-- DATA SHOWN follows --

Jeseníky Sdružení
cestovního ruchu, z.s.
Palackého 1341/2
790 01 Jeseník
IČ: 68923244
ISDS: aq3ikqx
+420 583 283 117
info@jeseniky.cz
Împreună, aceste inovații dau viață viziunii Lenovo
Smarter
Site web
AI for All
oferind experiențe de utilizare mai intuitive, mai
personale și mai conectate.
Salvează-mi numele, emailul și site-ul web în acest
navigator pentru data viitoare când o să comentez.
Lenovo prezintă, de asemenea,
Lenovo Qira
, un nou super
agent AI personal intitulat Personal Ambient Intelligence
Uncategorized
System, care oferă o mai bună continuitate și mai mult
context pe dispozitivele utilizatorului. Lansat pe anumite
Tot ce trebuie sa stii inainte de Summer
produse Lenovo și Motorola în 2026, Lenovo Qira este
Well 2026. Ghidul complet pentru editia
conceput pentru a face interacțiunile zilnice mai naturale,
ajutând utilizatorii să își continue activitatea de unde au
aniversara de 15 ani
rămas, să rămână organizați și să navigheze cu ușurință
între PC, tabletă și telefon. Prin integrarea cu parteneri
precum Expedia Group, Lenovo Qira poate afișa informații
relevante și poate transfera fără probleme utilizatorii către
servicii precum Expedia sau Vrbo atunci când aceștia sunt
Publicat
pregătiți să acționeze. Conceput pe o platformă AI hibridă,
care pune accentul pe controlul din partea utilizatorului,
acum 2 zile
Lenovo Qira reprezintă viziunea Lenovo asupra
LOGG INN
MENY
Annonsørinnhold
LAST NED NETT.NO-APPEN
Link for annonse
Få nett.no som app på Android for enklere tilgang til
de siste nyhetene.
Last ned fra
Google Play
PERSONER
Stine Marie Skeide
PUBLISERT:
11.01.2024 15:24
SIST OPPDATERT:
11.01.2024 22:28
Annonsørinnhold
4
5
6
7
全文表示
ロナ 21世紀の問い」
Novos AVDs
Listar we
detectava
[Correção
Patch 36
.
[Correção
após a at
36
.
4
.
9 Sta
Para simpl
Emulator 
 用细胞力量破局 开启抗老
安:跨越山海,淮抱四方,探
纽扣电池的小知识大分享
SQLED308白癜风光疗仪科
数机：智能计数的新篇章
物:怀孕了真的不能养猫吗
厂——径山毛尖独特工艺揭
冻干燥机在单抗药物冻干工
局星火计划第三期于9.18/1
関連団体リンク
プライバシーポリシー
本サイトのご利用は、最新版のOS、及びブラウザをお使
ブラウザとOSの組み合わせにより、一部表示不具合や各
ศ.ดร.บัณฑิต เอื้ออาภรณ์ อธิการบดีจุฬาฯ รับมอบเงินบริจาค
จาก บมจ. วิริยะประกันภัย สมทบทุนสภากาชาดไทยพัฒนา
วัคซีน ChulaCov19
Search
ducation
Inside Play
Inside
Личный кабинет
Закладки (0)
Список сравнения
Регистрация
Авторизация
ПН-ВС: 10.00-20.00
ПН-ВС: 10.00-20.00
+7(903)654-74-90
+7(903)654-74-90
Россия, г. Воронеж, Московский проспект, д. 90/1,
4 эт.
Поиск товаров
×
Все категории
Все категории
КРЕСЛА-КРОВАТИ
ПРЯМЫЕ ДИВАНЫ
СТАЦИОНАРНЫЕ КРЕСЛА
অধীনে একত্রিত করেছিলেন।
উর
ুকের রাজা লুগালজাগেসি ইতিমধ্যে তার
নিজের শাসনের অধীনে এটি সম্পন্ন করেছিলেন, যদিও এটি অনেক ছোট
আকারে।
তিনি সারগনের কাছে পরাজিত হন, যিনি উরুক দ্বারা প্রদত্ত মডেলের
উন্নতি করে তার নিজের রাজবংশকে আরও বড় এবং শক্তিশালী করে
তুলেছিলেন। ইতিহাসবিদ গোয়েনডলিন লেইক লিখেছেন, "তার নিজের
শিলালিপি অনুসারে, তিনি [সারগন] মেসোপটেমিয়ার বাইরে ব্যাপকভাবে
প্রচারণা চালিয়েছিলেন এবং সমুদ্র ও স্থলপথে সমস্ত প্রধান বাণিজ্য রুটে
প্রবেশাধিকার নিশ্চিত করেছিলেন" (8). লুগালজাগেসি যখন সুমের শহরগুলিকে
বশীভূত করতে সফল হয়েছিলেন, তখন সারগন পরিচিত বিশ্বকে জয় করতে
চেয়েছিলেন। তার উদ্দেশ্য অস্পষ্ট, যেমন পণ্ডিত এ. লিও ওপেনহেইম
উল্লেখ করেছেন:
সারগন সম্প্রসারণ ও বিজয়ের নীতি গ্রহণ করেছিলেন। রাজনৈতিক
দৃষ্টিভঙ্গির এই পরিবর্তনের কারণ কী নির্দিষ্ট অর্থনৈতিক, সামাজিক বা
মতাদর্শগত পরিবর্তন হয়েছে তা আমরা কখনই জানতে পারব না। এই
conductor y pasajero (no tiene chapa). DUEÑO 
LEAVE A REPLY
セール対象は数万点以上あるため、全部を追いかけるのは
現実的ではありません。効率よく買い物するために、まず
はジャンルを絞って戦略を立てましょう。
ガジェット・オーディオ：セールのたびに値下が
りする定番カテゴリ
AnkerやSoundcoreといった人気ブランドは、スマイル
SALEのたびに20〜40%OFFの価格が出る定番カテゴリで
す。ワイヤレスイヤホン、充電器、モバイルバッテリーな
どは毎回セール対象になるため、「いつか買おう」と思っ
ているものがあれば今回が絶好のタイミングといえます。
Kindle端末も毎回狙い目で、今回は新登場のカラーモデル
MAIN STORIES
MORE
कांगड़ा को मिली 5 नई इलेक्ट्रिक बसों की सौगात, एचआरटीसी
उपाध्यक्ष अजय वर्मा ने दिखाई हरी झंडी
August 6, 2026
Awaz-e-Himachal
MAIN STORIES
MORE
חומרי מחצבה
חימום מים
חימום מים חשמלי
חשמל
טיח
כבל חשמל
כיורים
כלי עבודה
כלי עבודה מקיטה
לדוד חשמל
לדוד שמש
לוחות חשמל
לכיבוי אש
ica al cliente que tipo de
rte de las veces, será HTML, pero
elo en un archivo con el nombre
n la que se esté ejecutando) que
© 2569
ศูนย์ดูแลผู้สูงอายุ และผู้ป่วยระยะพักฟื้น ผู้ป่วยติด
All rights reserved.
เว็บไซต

-- DATA SHOWN concluded --

**TASK PROMPT**
Could you reproduce exactly the lines of the entries above, from the one with "Личный кабинет" through the one with "শিলালিপি অনুসারে, তিনি", and nothing else?

**SOLUTION TO THE EXERCISE**
Личный кабинет
Закладки (0)
Список сравнения
Регистрация
Авторизация
ПН-ВС: 10.00-20.00
ПН-ВС: 10.00-20.00
+7(903)654-74-90
+7(903)654-74-90
Россия, г. Воронеж, Московский проспект, д. 90/1,
4 эт.
Поиск товаров
×
Все категории
Все категории
КРЕСЛА-КРОВАТИ
ПРЯМЫЕ ДИВАНЫ
СТАЦИОНАРНЫЕ КРЕСЛА
অধীনে একত্রিত করেছিলেন।
উর
ুকের রাজা লুগালজাগেসি ইতিমধ্যে তার
নিজের শাসনের অধীনে এটি সম্পন্ন করেছিলেন, যদিও এটি অনেক ছোট
আকারে।
তিনি সারগনের কাছে পরাজিত হন, যিনি উরুক দ্বারা প্রদত্ত মডেলের
উন্নতি করে তার নিজের রাজবংশকে আরও বড় এবং শক্তিশালী করে
তুলেছিলেন। ইতিহাসবিদ গোয়েনডলিন লেইক লিখেছেন, "তার নিজের
শিলালিপি অনুসারে, তিনি [সারগন] মেসোপটেমিয়ার বাইরে ব্যাপকভাবে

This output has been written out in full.